### [Task prompt]
Output, word for word, the line that contains "1. Check the dashboard for node status" and all lines following it to the end of the listing. Drop the pictures.

### [Material to process]
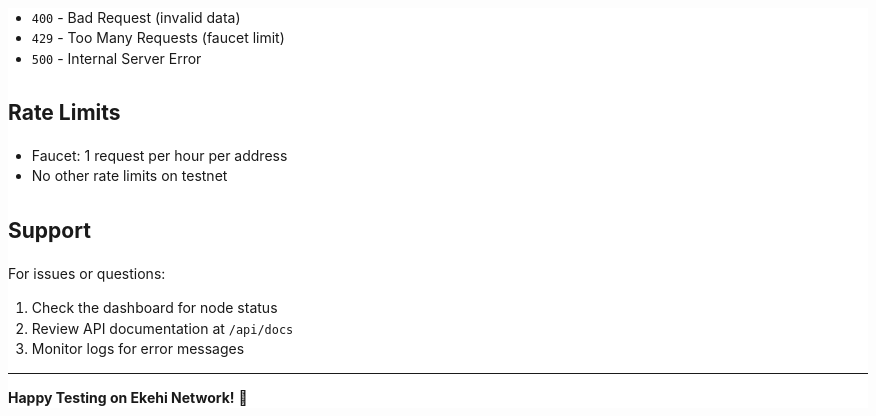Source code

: - `400` - Bad Request (invalid data)
- `429` - Too Many Requests (faucet limit)
- `500` - Internal Server Error

## Rate Limits

- Faucet: 1 request per hour per address
- No other rate limits on testnet

## Support

For issues or questions:
1. Check the dashboard for node status
2. Review API documentation at `/api/docs`
3. Monitor logs for error messages

---

**Happy Testing on Ekehi Network!** 🚀
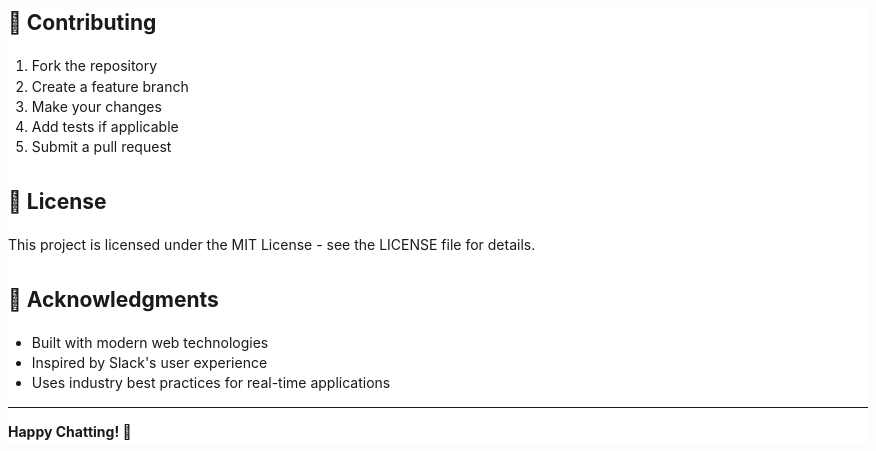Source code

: ## 🤝 Contributing

1. Fork the repository
2. Create a feature branch
3. Make your changes
4. Add tests if applicable
5. Submit a pull request

## 📄 License

This project is licensed under the MIT License - see the LICENSE file for details.

## 🙏 Acknowledgments

- Built with modern web technologies
- Inspired by Slack's user experience
- Uses industry best practices for real-time applications

---

**Happy Chatting! 🎉**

### [Solution to this problem]
1. Check the dashboard for node status
2. Review API documentation at `/api/docs`
3. Monitor logs for error messages

---

**Happy Testing on Ekehi Network!** 🚀
Source code

: ## 🤝 Contributing

1. Fork the repository
2. Create a feature branch
3. Make your changes
4. Add tests if applicable
5. Submit a pull request

## 📄 License

This project is licensed under the MIT License - see the LICENSE file for details.

## 🙏 Acknowledgments

- Built with modern web technologies
- Inspired by Slack's user experience
- Uses industry best practices for real-time applications

---

**Happy Chatting! 🎉**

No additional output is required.